Dataset excerpt:
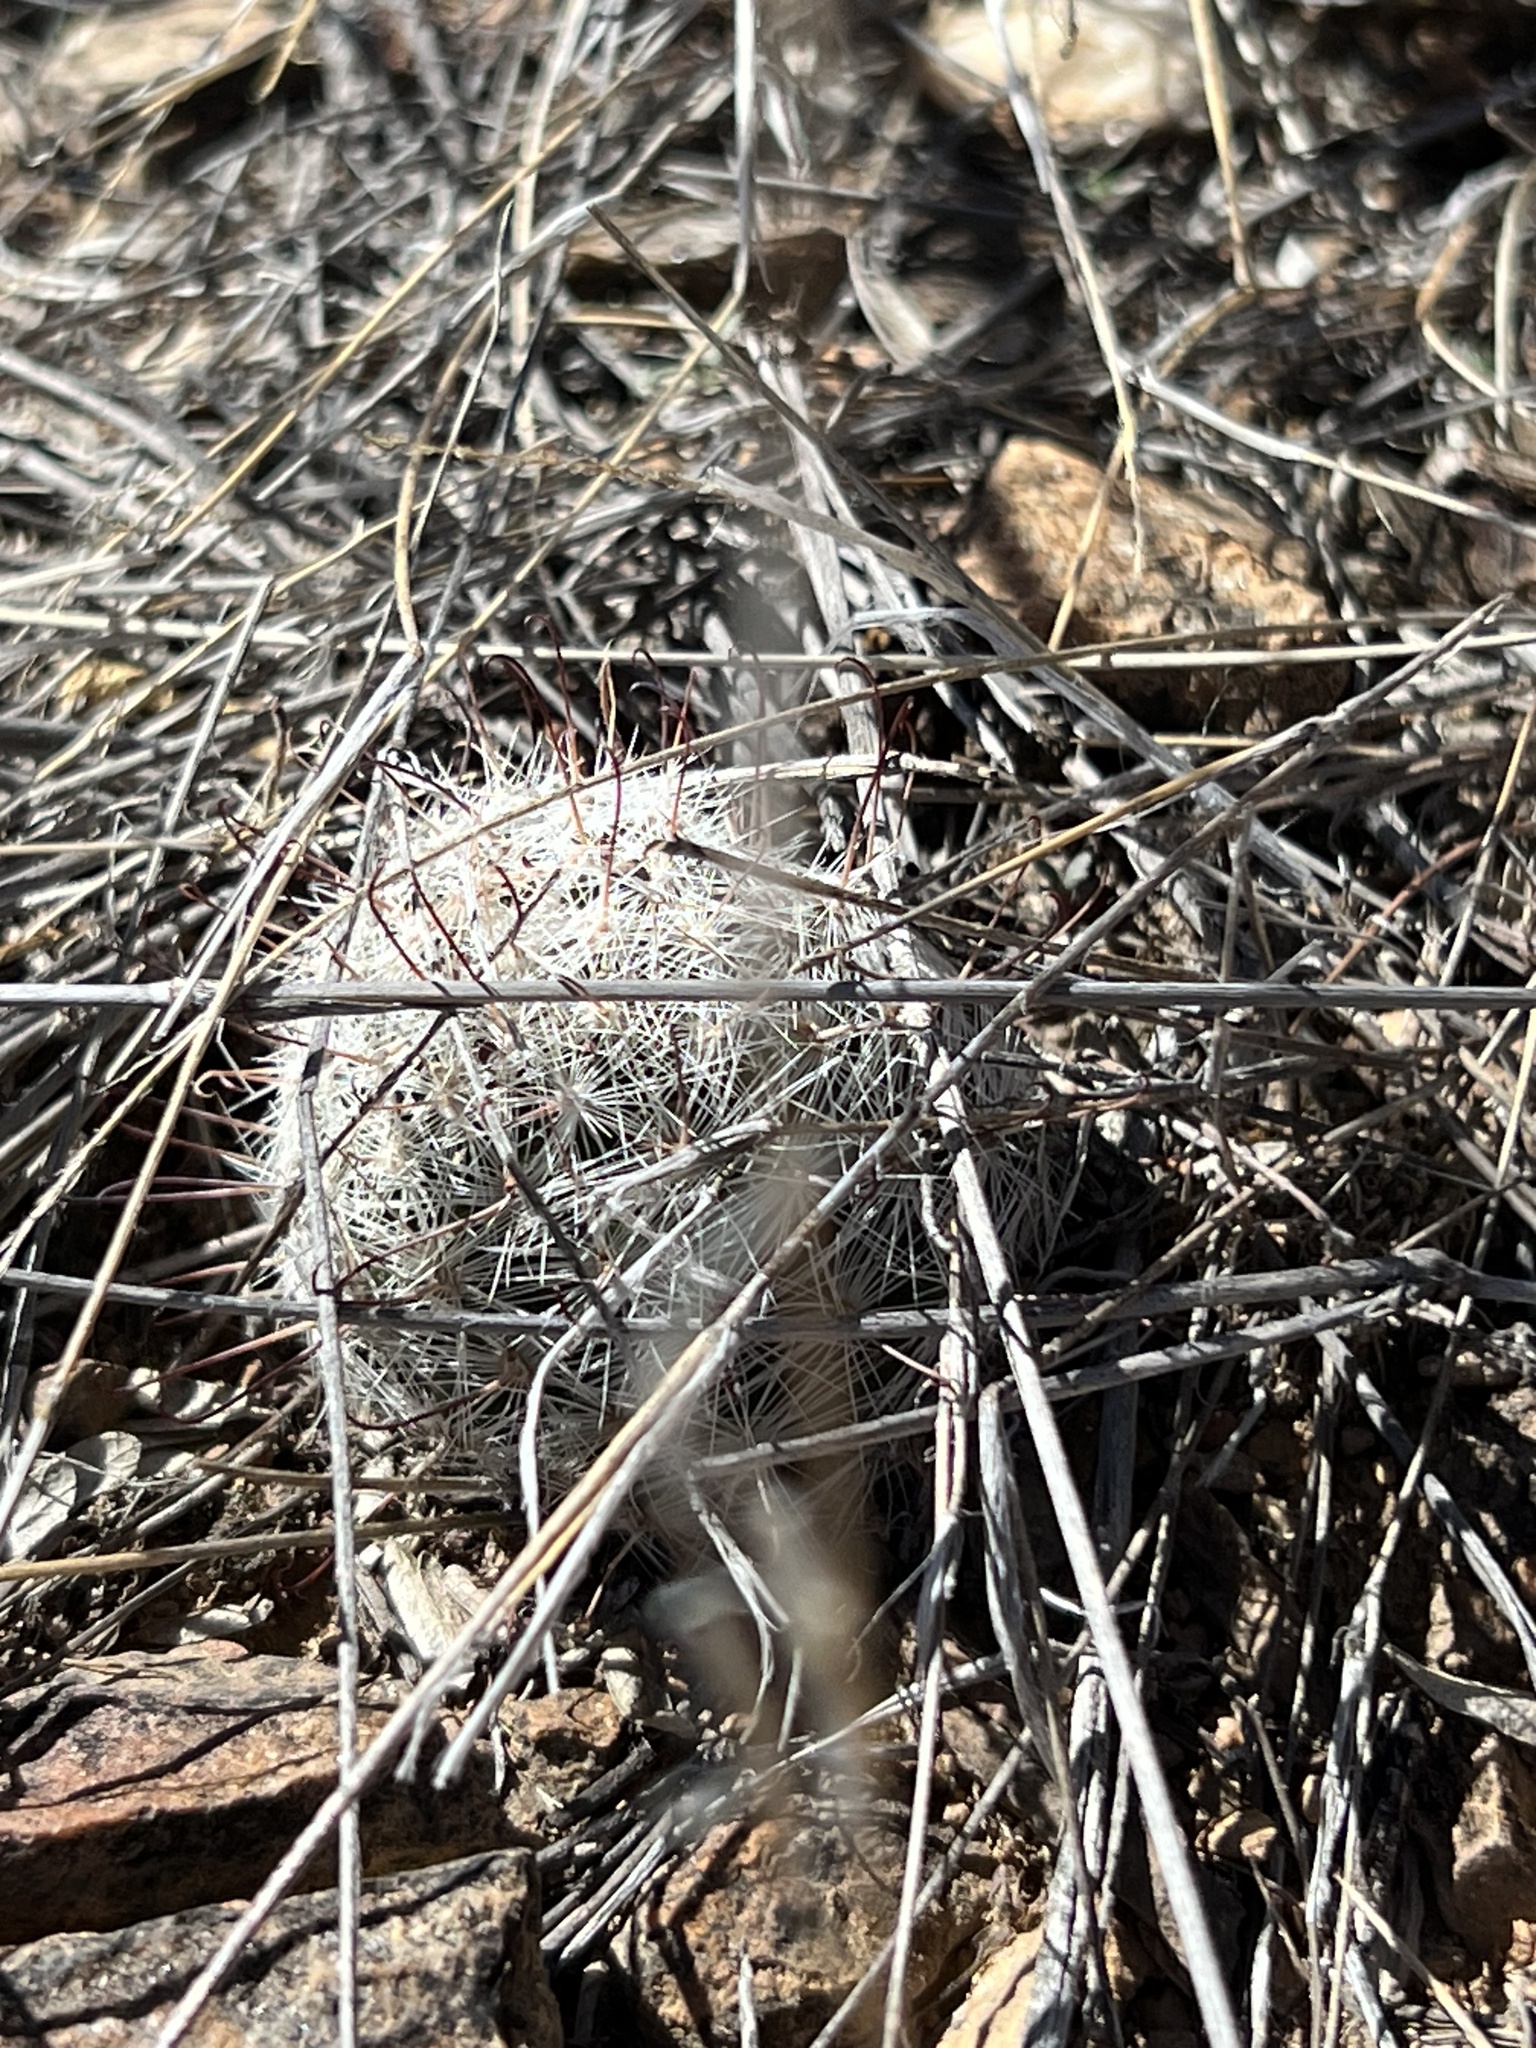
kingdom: Plantae
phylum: Tracheophyta
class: Magnoliopsida
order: Caryophyllales
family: Cactaceae
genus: Cochemiea
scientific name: Cochemiea grahamii
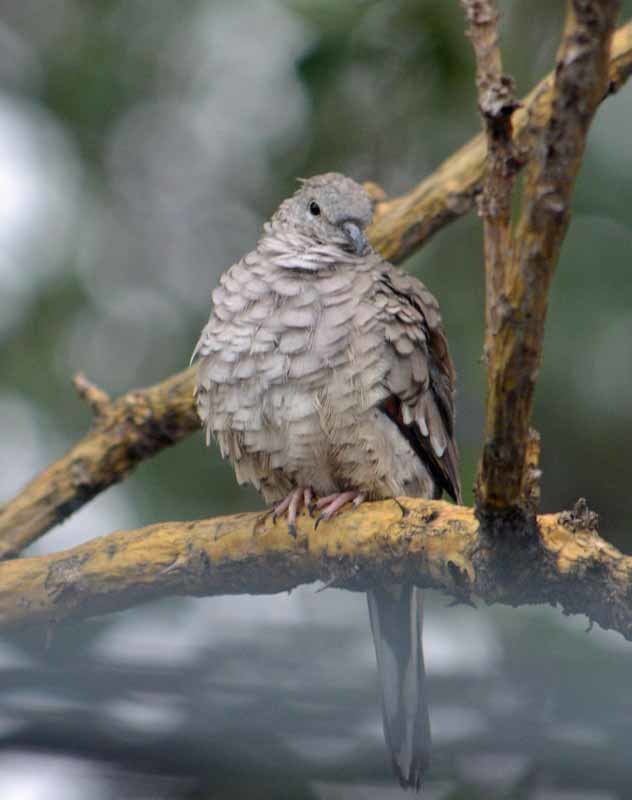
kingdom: Animalia
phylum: Chordata
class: Aves
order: Columbiformes
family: Columbidae
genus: Columbina
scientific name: Columbina inca
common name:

Instructions to follow
Rewrite the lines starting with the line that contains "scientific name: Cochemiea grahamii" and going on through the end of the records, replacing "phylum" with "division" and keeping everything else the same. Leave the pictures out of your answer.

Output
scientific name: Cochemiea grahamii
kingdom: Animalia
division: Chordata
class: Aves
order: Columbiformes
family: Columbidae
genus: Columbina
scientific name: Columbina inca
common name:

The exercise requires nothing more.